### Listed records
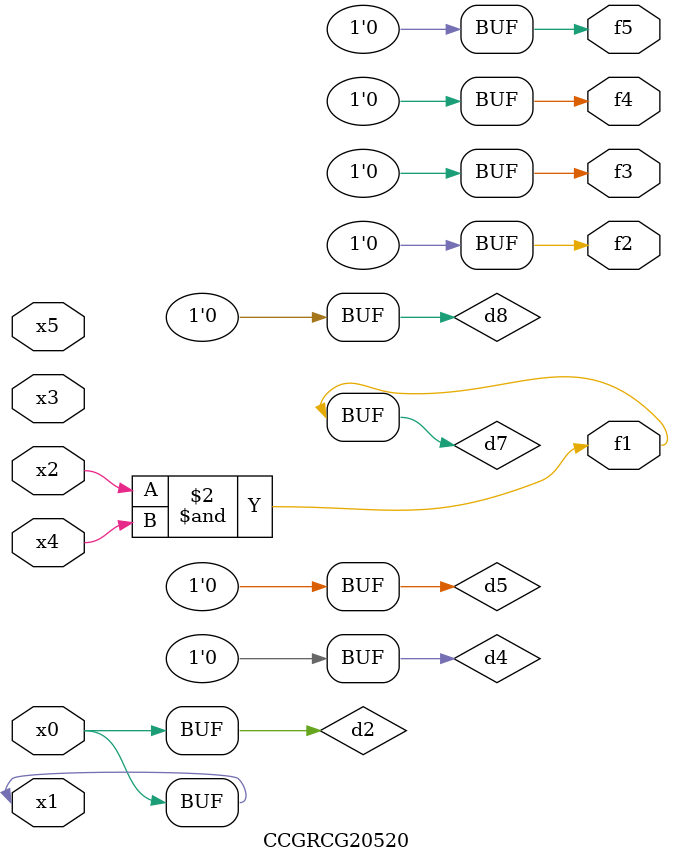
<source format=v>
module CCGRCG20520(
	input x0, x1, x2, x3, x4, x5,
	output f1, f2, f3, f4, f5
);

	wire d1, d2, d3, d4, d5, d6, d7, d8, d9;

	nand (d1, x1);
	buf (d2, x0, x1);
	nand (d3, x2, x4);
	and (d4, d1, d2);
	and (d5, d1, d2);
	nand (d6, d1, d3);
	not (d7, d3);
	xor (d8, d5);
	nor (d9, d5, d6);
	assign f1 = d7;
	assign f2 = d8;
	assign f3 = d8;
	assign f4 = d8;
	assign f5 = d8;
endmodule

</source>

### Task objective
Exactly and only the lines from the line containing "nand (d3, x2, x4);" through the final line of the records above must be returned.

### Solution for this task
	nand (d3, x2, x4);
	and (d4, d1, d2);
	and (d5, d1, d2);
	nand (d6, d1, d3);
	not (d7, d3);
	xor (d8, d5);
	nor (d9, d5, d6);
	assign f1 = d7;
	assign f2 = d8;
	assign f3 = d8;
	assign f4 = d8;
	assign f5 = d8;
endmodule

</source>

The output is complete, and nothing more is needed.